**Extracted records**
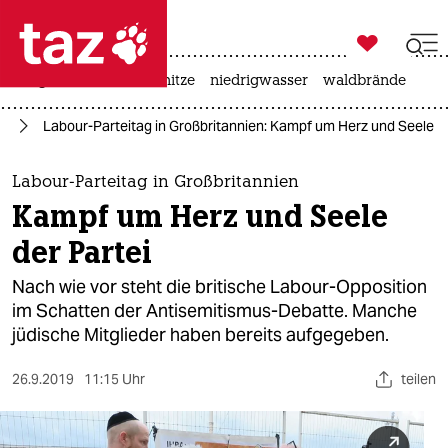

taz zahl ich
krieg in der ukraine
hitze
niedrigwasser
waldbrände

taz zahl ich
us
Labour-Parteitag in Großbritannien: Kampf um Herz und Seele de
taz zahl ich
themen
Labour-Parteitag in Großbritannien
Kampf um Herz und Seele
politik
der Partei
öko
Nach wie vor steht die britische Labour-Opposition
im Schatten der Antisemitismus-Debatte. Manche
gesellschaft
jüdische Mitglieder haben bereits aufgegeben.
kultur
26.9.2019
11:15 Uhr
teilen
sport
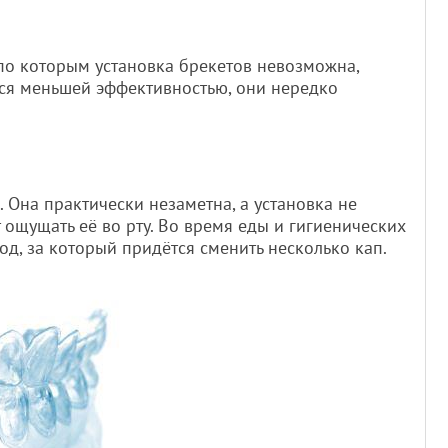
 по которым установка брекетов невозможна,
тся меньшей эффективностью, они нередко
 Она практически незаметна, а установка не
 ощущать её во рту. Во время еды и гигиенических
од, за который придётся сменить несколько кап.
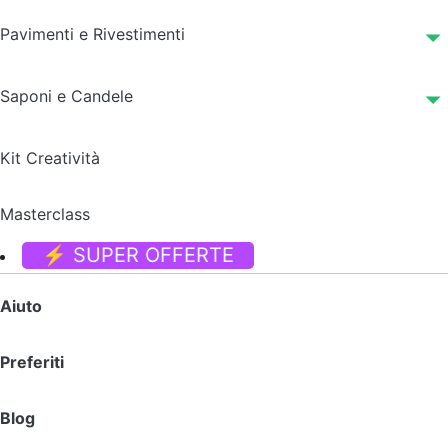
Pavimenti e Rivestimenti
Saponi e Candele
Kit Creatività
Masterclass
⚡ SUPER OFFERTE
Aiuto
Preferiti
Blog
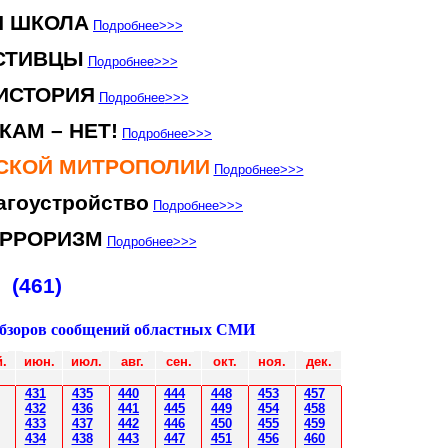
Я ШКОЛА
Подробнее
>>>
СТИВЦЫ
Подробнее
>>>
ИСТОРИЯ
Подробнее
>>>
КАМ – НЕТ!
Подробнее
>>>
НСКОЙ МИТРОПОЛИИ
Подробнее
>>>
агоустройство
Подробнее
>>>
ЕРРОРИЗМ
Подробнее
>>>
(461)
обзоров сообщений областных СМИ
.
июн
.
июл
.
авг.
сен.
окт.
ноя.
дек.
431
435
4
40
4
4
4
4
4
8
453
457
432
43
6
4
4
1
4
4
5
4
4
9
454
458
433
437
4
42
4
46
450
455
459
43
4
438
4
4
3
4
4
7
451
456
4
60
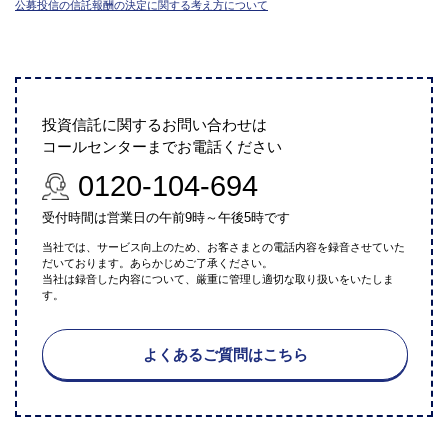
公募投信の信託報酬の決定に関する考え方について
投資信託に関するお問い合わせは
コールセンターまでお電話ください
0120-104-694
受付時間は営業日の午前9時～午後5時です
当社では、サービス向上のため、お客さまとの電話内容を録音させていた
だいております。あらかじめご了承ください。
当社は録音した内容について、厳重に管理し適切な取り扱いをいたしま
す。
よくあるご質問はこちら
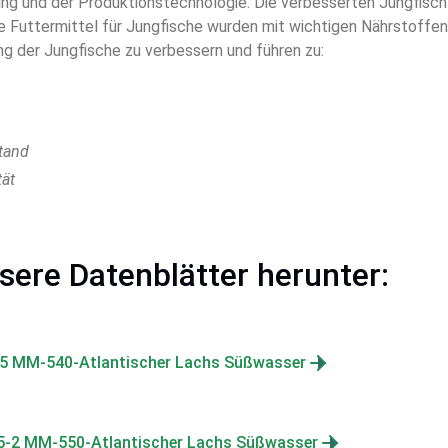
 und der Produktionstechnologie. Die verbesserten Jungfischfu
 Futtermittel für Jungfische wurden mit wichtigen Nährstoffen 
g der Jungfische zu verbessern und führen zu:
stand
tät
sere Datenblätter herunter:
5 MM-540-Atlantischer Lachs Süßwasser
5-2 MM-550-Atlantischer Lachs Süßwasser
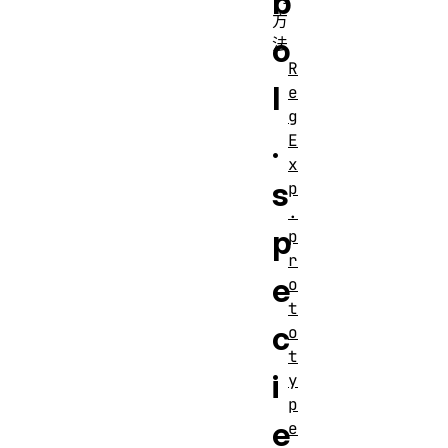
b
方
o
法
R
l
e
g
.
E
x
s
p
.
p
p
r
e
o
t
c
o
t
i
y
p
e
e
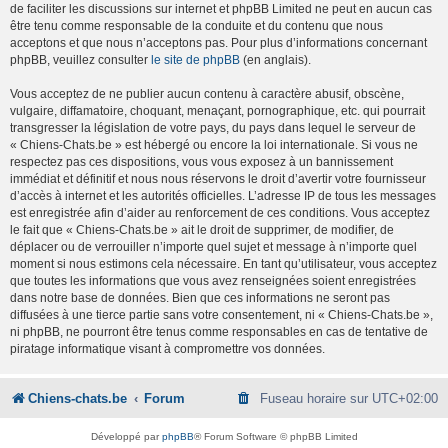
de faciliter les discussions sur internet et phpBB Limited ne peut en aucun cas
être tenu comme responsable de la conduite et du contenu que nous
acceptons et que nous n’acceptons pas. Pour plus d’informations concernant
phpBB, veuillez consulter
le site de phpBB
(en anglais).
Vous acceptez de ne publier aucun contenu à caractère abusif, obscène,
vulgaire, diffamatoire, choquant, menaçant, pornographique, etc. qui pourrait
transgresser la législation de votre pays, du pays dans lequel le serveur de
« Chiens-Chats.be » est hébergé ou encore la loi internationale. Si vous ne
respectez pas ces dispositions, vous vous exposez à un bannissement
immédiat et définitif et nous nous réservons le droit d’avertir votre fournisseur
d’accès à internet et les autorités officielles. L’adresse IP de tous les messages
est enregistrée afin d’aider au renforcement de ces conditions. Vous acceptez
le fait que « Chiens-Chats.be » ait le droit de supprimer, de modifier, de
déplacer ou de verrouiller n’importe quel sujet et message à n’importe quel
moment si nous estimons cela nécessaire. En tant qu’utilisateur, vous acceptez
que toutes les informations que vous avez renseignées soient enregistrées
dans notre base de données. Bien que ces informations ne seront pas
diffusées à une tierce partie sans votre consentement, ni « Chiens-Chats.be »,
ni phpBB, ne pourront être tenus comme responsables en cas de tentative de
piratage informatique visant à compromettre vos données.
Chiens-chats.be
Forum
Fuseau horaire sur
UTC+02:00
Développé par
phpBB
® Forum Software © phpBB Limited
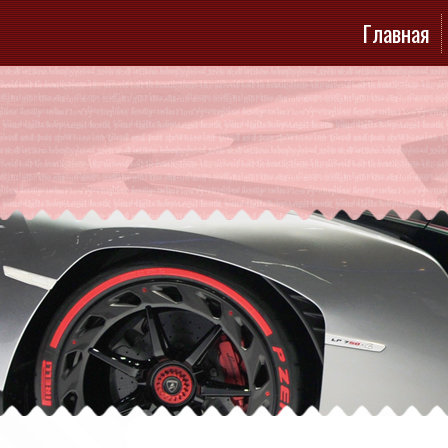
Главная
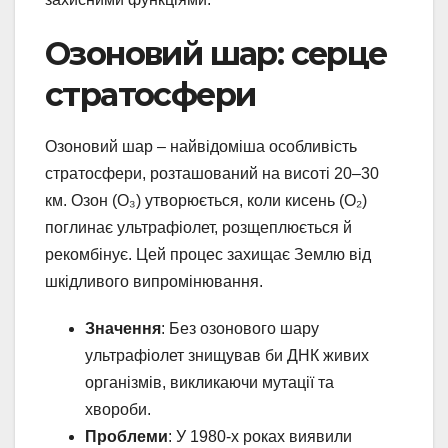
Озоновий шар: серце
стратосфери
Озоновий шар – найвідоміша особливість
стратосфери, розташований на висоті 20–30
км. Озон (O₃) утворюється, коли кисень (O₂)
поглинає ультрафіолет, розщеплюється й
рекомбінує. Цей процес захищає Землю від
шкідливого випромінювання.
Значення
: Без озонового шару
ультрафіолет знищував би ДНК живих
організмів, викликаючи мутації та
хвороби.
Проблеми
: У 1980-х роках виявили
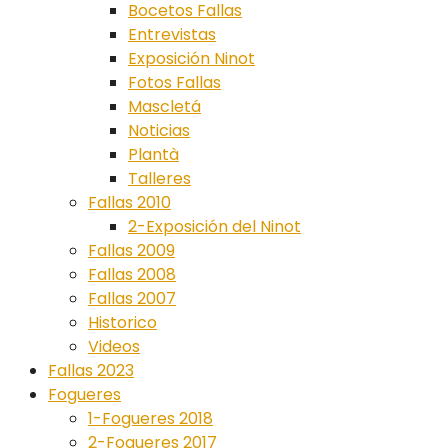
Bocetos Fallas
Entrevistas
Exposición Ninot
Fotos Fallas
Mascletá
Noticias
Plantà
Talleres
Fallas 2010
2-Exposición del Ninot
Fallas 2009
Fallas 2008
Fallas 2007
Historico
Videos
Fallas 2023
Fogueres
1-Fogueres 2018
2-Fogueres 2017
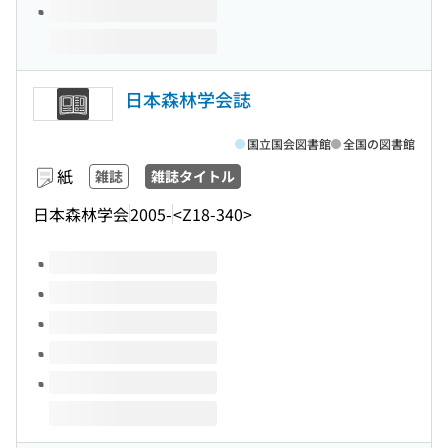
日本森林学会誌
国立国会図書館
全国の図書館
紙
雑誌
雑誌タイトル
日本森林学会
2005-
<Z18-340>
このタイトルの巻号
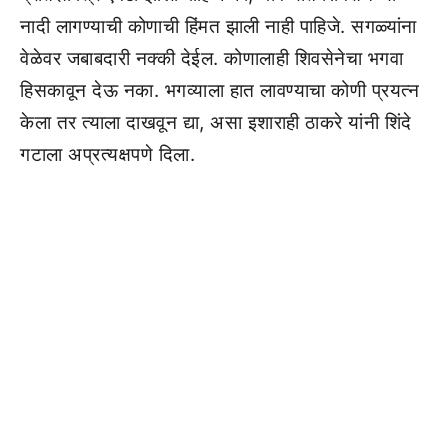
नादी लागण्याची कोणाची हिंमत झाली नाही पाहिजे. सगळ्यांना
वेळेवर जबाबदारी नक्की देईल. कोणालाही शिवसेनेचा भगवा
हिसकावून देऊ नका. भगव्याला हात लावण्याचा कोणी प्रयत्न
केला तर त्याला दाखवून द्या, असा इशाराही ठाकरे यांनी शिंदे
गटाला अप्रत्यक्षपणे दिला.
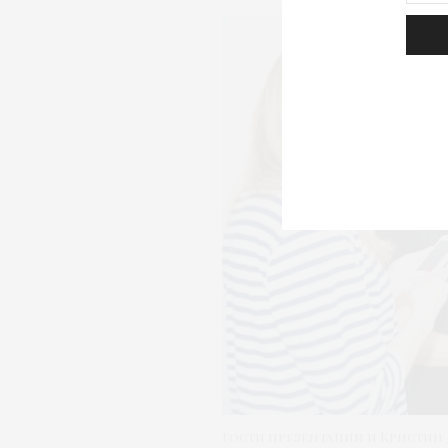
Гости презентации и Кристин 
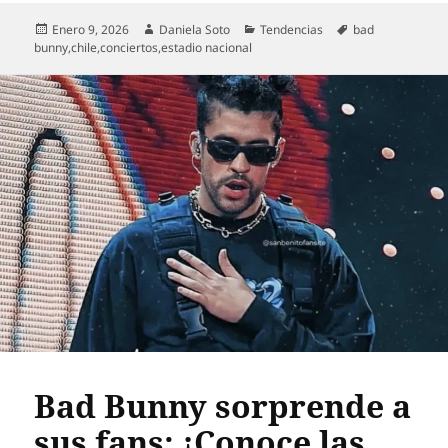
Publicado
Autor
Categorías
Etiquetas
Enero 9, 2026
Daniela Soto
Tendencias
bad
el
bunny
,
chile
,
conciertos
,
estadio nacional
Bad Bunny sorprende a
sus fans: ¡Conoce las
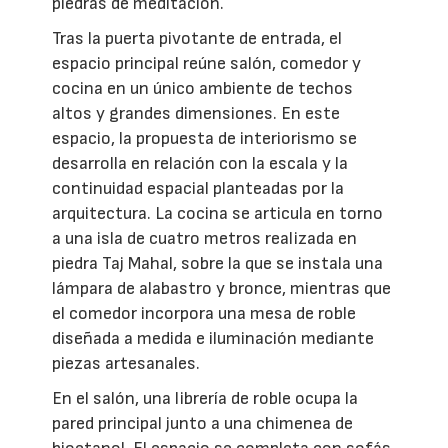
piedras de meditación.
Tras la puerta pivotante de entrada, el
espacio principal reúne salón, comedor y
cocina en un único ambiente de techos
altos y grandes dimensiones. En este
espacio, la propuesta de interiorismo se
desarrolla en relación con la escala y la
continuidad espacial planteadas por la
arquitectura. La cocina se articula en torno
a una isla de cuatro metros realizada en
piedra Taj Mahal, sobre la que se instala una
lámpara de alabastro y bronce, mientras que
el comedor incorpora una mesa de roble
diseñada a medida e iluminación mediante
piezas artesanales.
En el salón, una librería de roble ocupa la
pared principal junto a una chimenea de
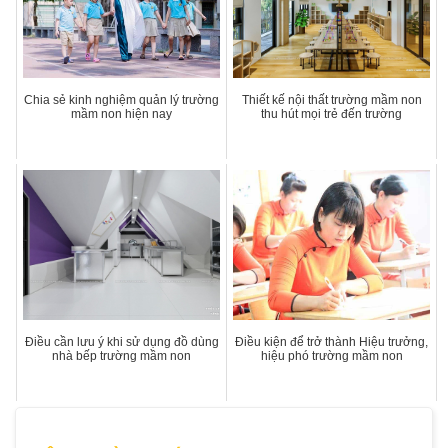
Chia sẻ kinh nghiệm quản lý trường
Thiết kế nội thất trường mầm non
mầm non hiện nay
thu hút mọi trẻ đến trường
Điều cần lưu ý khi sử dụng đồ dùng
Điều kiện để trở thành Hiệu trưởng,
nhà bếp trường mầm non
hiệu phó trường mầm non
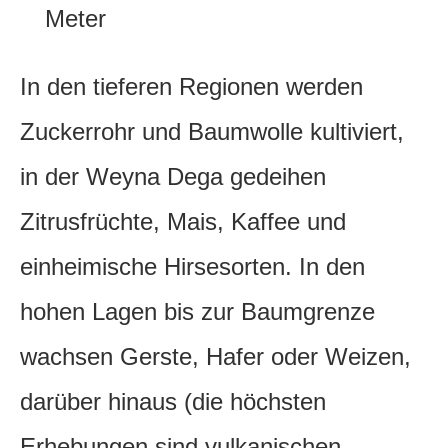
Meter
In den tieferen Regionen werden
Zuckerrohr und Baumwolle kultiviert,
in der Weyna Dega gedeihen
Zitrusfrüchte, Mais, Kaffee und
einheimische Hirsesorten. In den
hohen Lagen bis zur Baumgrenze
wachsen Gerste, Hafer oder Weizen,
darüber hinaus (die höchsten
Erhebungen sind vulkanischen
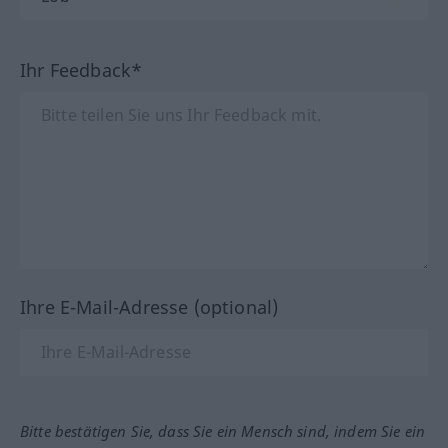
Ihr Feedback*
Ihre E-Mail-Adresse (optional)
Bitte bestätigen Sie, dass Sie ein Mensch sind, indem Sie ein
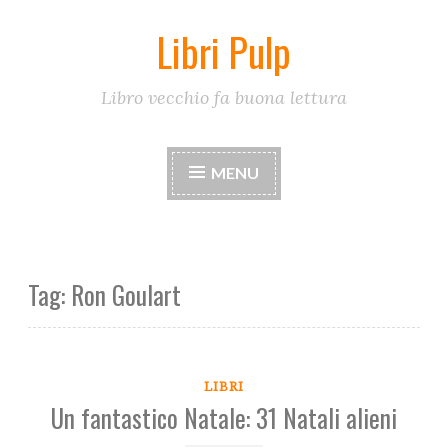
Libri Pulp
Skip
to
content
Libro vecchio fa buona lettura
MENU
Tag:
Ron Goulart
LIBRI
Un fantastico Natale: 31 Natali alieni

**Instructions for the task**
Rewrite all of the data above with "Labour-Parteitag" replaced by "Labour-Kongress" wherever it occurs, changing nothing else. Leave out the pictures.

**Written response**

taz zahl ich
krieg in der ukraine
hitze
niedrigwasser
waldbrände

taz zahl ich
us
Labour-Kongress in Großbritannien: Kampf um Herz und Seele de
taz zahl ich
themen
Labour-Kongress in Großbritannien
Kampf um Herz und Seele
politik
der Partei
öko
Nach wie vor steht die britische Labour-Opposition
im Schatten der Antisemitismus-Debatte. Manche
gesellschaft
jüdische Mitglieder haben bereits aufgegeben.
kultur
26.9.2019
11:15 Uhr
teilen
sport
 по которым установка брекетов невозможна,
тся меньшей эффективностью, они нередко
 Она практически незаметна, а установка не
 ощущать её во рту. Во время еды и гигиенических
од, за который придётся сменить несколько кап.
Pavimenti e Rivestimenti
Saponi e Candele
Kit Creatività
Masterclass
⚡ SUPER OFFERTE
Aiuto
Preferiti
Blog
Я ШКОЛА
Подробнее
>>>
СТИВЦЫ
Подробнее
>>>
ИСТОРИЯ
Подробнее
>>>
КАМ – НЕТ!
Подробнее
>>>
НСКОЙ МИТРОПОЛИИ
Подробнее
>>>
агоустройство
Подробнее
>>>
ЕРРОРИЗМ
Подробнее
>>>
(461)
обзоров сообщений областных СМИ
.
июн
.
июл
.
авг.
сен.
окт.
ноя.
дек.
431
435
4
40
4
4
4
4
4
8
453
457
432
43
6
4
4
1
4
4
5
4
4
9
454
458
433
437
4
42
4
46
450
455
459
43
4
438
4
4
3
4
4
7
451
456
4
60
公募投信の信託報酬の決定に関する考え方について
投資信託に関するお問い合わせは
コールセンターまでお電話ください
0120-104-694
受付時間は営業日の午前9時～午後5時です
当社では、サービス向上のため、お客さまとの電話内容を録音させていた
だいております。あらかじめご了承ください。
当社は録音した内容について、厳重に管理し適切な取り扱いをいたしま
す。
よくあるご質問はこちら
 und der Produktionstechnologie. Die verbesserten Jungfischfu
 Futtermittel für Jungfische wurden mit wichtigen Nährstoffen 
g der Jungfische zu verbessern und führen zu:
stand
tät
sere Datenblätter herunter:
5 MM-540-Atlantischer Lachs Süßwasser
5-2 MM-550-Atlantischer Lachs Süßwasser
b
方
o
法
R
l
e
g
.
E
x
s
p
.
p
p
r
e
o
t
c
o
t
i
y
p
e
e
de faciliter les discussions sur internet et phpBB Limited ne peut en aucun cas
être tenu comme responsable de la conduite et du contenu que nous
acceptons et que nous n’acceptons pas. Pour plus d’informations concernant
phpBB, veuillez consulter
le site de phpBB
(en anglais).
Vous acceptez de ne publier aucun contenu à caractère abusif, obscène,
vulgaire, diffamatoire, choquant, menaçant, pornographique, etc. qui pourrait
transgresser la législation de votre pays, du pays dans lequel le serveur de
« Chiens-Chats.be » est hébergé ou encore la loi internationale. Si vous ne
respectez pas ces dispositions, vous vous exposez à un bannissement
immédiat et définitif et nous nous réservons le droit d’avertir votre fournisseur
d’accès à internet et les autorités officielles. L’adresse IP de tous les messages
est enregistrée afin d’aider au renforcement de ces conditions. Vous acceptez
le fait que « Chiens-Chats.be » ait le droit de supprimer, de modifier, de
déplacer ou de verrouiller n’importe quel sujet et message à n’importe quel
moment si nous estimons cela nécessaire. En tant qu’utilisateur, vous acceptez
que toutes les informations que vous avez renseignées soient enregistrées
dans notre base de données. Bien que ces informations ne seront pas
diffusées à une tierce partie sans votre consentement, ni « Chiens-Chats.be »,
ni phpBB, ne pourront être tenus comme responsables en cas de tentative de
piratage informatique visant à compromettre vos données.
Chiens-chats.be
Forum
Fuseau horaire sur
UTC+02:00
Développé par
phpBB
® Forum Software © phpBB Limited
Главная
Озоновий шар: серце
стратосфери
Озоновий шар – найвідоміша особливість
стратосфери, розташований на висоті 20–30
км. Озон (O₃) утворюється, коли кисень (O₂)
поглинає ультрафіолет, розщеплюється й
рекомбінує. Цей процес захищає Землю від
шкідливого випромінювання.
Значення
: Без озонового шару
ультрафіолет знищував би ДНК живих
організмів, викликаючи мутації та
хвороби.
Проблеми
: У 1980-х роках виявили
Bocetos Fallas
Entrevistas
Exposición Ninot
Fotos Fallas
Mascletá
Noticias
Plantà
Talleres
Fallas 2010
2-Exposición del Ninot
Fallas 2009
Fallas 2008
Fallas 2007
Historico
Videos
Fallas 2023
Fogueres
1-Fogueres 2018
2-Fogueres 2017
日本森林学会誌
国立国会図書館
全国の図書館
紙
雑誌
雑誌タイトル
日本森林学会
2005-
<Z18-340>
このタイトルの巻号
नादी लागण्याची कोणाची हिंमत झाली नाही पाहिजे. सगळ्यांना
वेळेवर जबाबदारी नक्की देईल. कोणालाही शिवसेनेचा भगवा
हिसकावून देऊ नका. भगव्याला हात लावण्याचा कोणी प्रयत्न
केला तर त्याला दाखवून द्या, असा इशाराही ठाकरे यांनी शिंदे
गटाला अप्रत्यक्षपणे दिला.
Гости презентации и Кристин 
Publicado
Autor
Categorías
Etiquetas
Enero 9, 2026
Daniela Soto
Tendencias
bad
el
bunny
,
chile
,
conciertos
,
estadio nacional
Bad Bunny sorprende a
sus fans: ¡Conoce las
piedras de meditación.
Tras la puerta pivotante de entrada, el
espacio principal reúne salón, comedor y
cocina en un único ambiente de techos
altos y grandes dimensiones. En este
espacio, la propuesta de interiorismo se
desarrolla en relación con la escala y la
continuidad espacial planteadas por la
arquitectura. La cocina se articula en torno
a una isla de cuatro metros realizada en
piedra Taj Mahal, sobre la que se instala una
lámpara de alabastro y bronce, mientras que
el comedor incorpora una mesa de roble
diseñada a medida e iluminación mediante
piezas artesanales.
En el salón, una librería de roble ocupa la
pared principal junto a una chimenea de
Chia sẻ kinh nghiệm quản lý trường
Thiết kế nội thất trường mầm non
mầm non hiện nay
thu hút mọi trẻ đến trường
Điều cần lưu ý khi sử dụng đồ dùng
Điều kiện để trở thành Hiệu trưởng,
nhà bếp trường mầm non
hiệu phó trường mầm non
Meter
In den tieferen Regionen werden
Zuckerrohr und Baumwolle kultiviert,
in der Weyna Dega gedeihen
Zitrusfrüchte, Mais, Kaffee und
einheimische Hirsesorten. In den
hohen Lagen bis zur Baumgrenze
wachsen Gerste, Hafer oder Weizen,
darüber hinaus (die höchsten
Erhebungen sind vulkanischen
Ihr Feedback*
Ihre E-Mail-Adresse (optional)
Bitte bestätigen Sie, dass Sie ein Mensch sind, indem Sie ein
Libri Pulp
Skip
to
content
Libro vecchio fa buona lettura
MENU
Tag:
Ron Goulart
LIBRI
Un fantastico Natale: 31 Natali alieni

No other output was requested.